Gibson, born November 25, was frozen as an embryo and donated to a Knoxville faith-based clinic that specializes in embryo donation and adoption, doctors and her parents said.
“Do you realize that I’m 25 years old? If the baby was born when it was supposed to born, we could have been best friends,” Emma’s mother, Tina Gibson, told local NBC affiliate WBIR.
“I think she looks pretty perfect to have been frozen all those years ago,” Emma’s dad, Benjamin Gibson, said in a statement.
While it’s not possible to know if the birth is a record, it’s likely close, the clinic’s president and medical director, according to Dr. Jeffrey Keenan.
“We had our medical library, which is very good at finding things, look to see if they could find anything older than that and they could not,” Keenan, who performed the embryo transfer, told NBC News.
“But it is kind of neat that this embryo was conceived just a year or so before the mother was.”
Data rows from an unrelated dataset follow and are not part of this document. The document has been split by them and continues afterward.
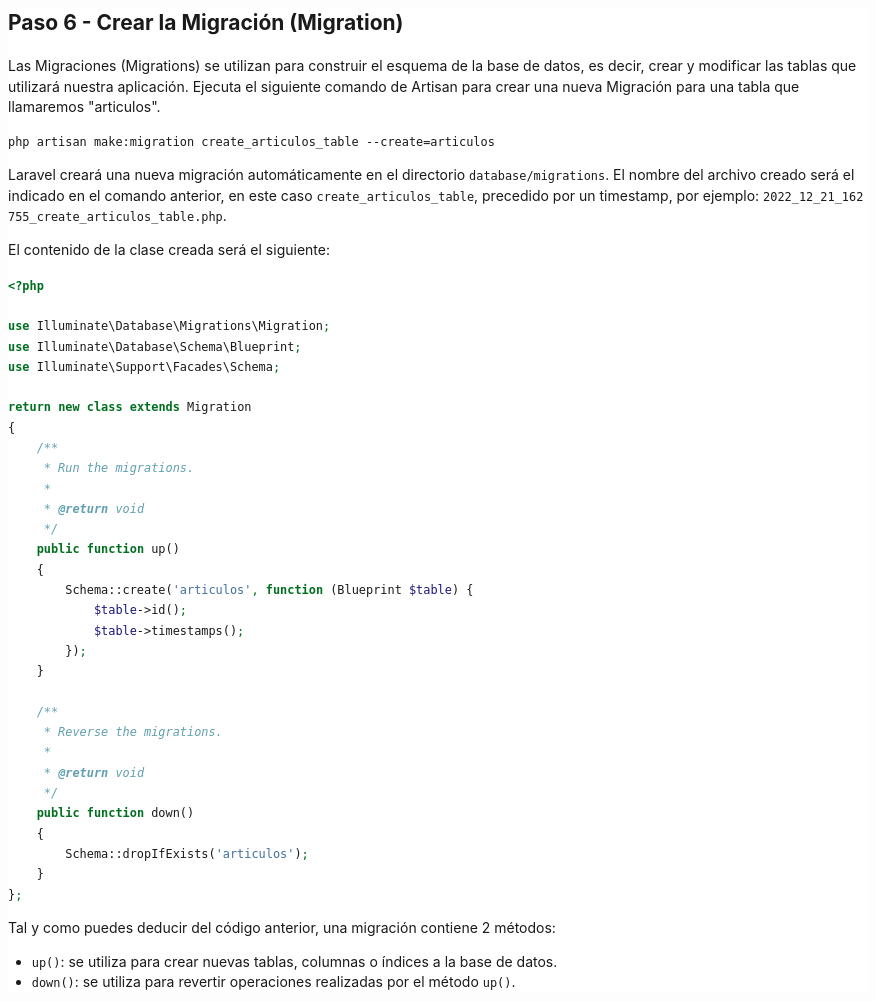 ## Paso 6 - Crear la Migración (Migration)
Las Migraciones (Migrations) se utilizan para construir el esquema de la base de datos, es decir, crear y modificar las tablas que utilizará nuestra aplicación. Ejecuta el siguiente comando de Artisan para crear una nueva Migración para una tabla que llamaremos "articulos". 

```
php artisan make:migration create_articulos_table --create=articulos
```

Laravel creará una nueva migración automáticamente en el directorio `database/migrations`. El nombre del archivo creado será el indicado en el comando anterior, en este caso `create_articulos_table`, precedido por un timestamp, por ejemplo: `2022_12_21_162755_create_articulos_table.php`.

El contenido de la clase creada será el siguiente:

```php
<?php

use Illuminate\Database\Migrations\Migration;
use Illuminate\Database\Schema\Blueprint;
use Illuminate\Support\Facades\Schema;

return new class extends Migration
{
    /**
     * Run the migrations.
     *
     * @return void
     */
    public function up()
    {
        Schema::create('articulos', function (Blueprint $table) {
            $table->id();
            $table->timestamps();
        });
    }

    /**
     * Reverse the migrations.
     *
     * @return void
     */
    public function down()
    {
        Schema::dropIfExists('articulos');
    }
};
```

Tal y como puedes deducir del código anterior, una migración contiene 2 métodos:

- `up()`: se utiliza para crear nuevas tablas, columnas o índices a la base de datos.
- `down()`: se utiliza para revertir operaciones realizadas por el método `up()`.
Fertility clinic records are private and there are no official databases on the ages of embryos when transferred to a woman’s uterus. But outside experts said it’s possible Emma’s birth set a record.
It’s a claim that difficult to verify, said Sean Tipton, spokesman for the American Society for Reproductive Medicine.
“These are not the kind of claims that are generally made in peer-reviewed scientific publications. They are typically the kind of claims that are made by marketers,” he said.
“I think it is probably fair to say if it is not the oldest, it would be among the oldest,” said Dr. David Adamson, CEO of Arc Fertility in San Jose, California.
“I’m not personally aware of a medical report where an older embryo has resulted in a live birth.”
Emma would have been conceived a year and a half before her mother, Tina Gibson, was born.
“I think it makes it all that much more of a miracle,” Tina Gibson said.
Not that it matters, the experts agreed.
“Medically, the amount of time an embryo is frozen is not very important,” Tipton said.
“The babies are the same,” Adamson said. “Overall, IVF babies do very well. Over all, the frozen embryos do just as well as the fresh embryos.”
The risks all come at the moment of thawing out the embryo, Keenan and Adamson both said. If an embryo survives being thawed out, then it’s no less likely than any other embryo to result in a healthy pregnancy.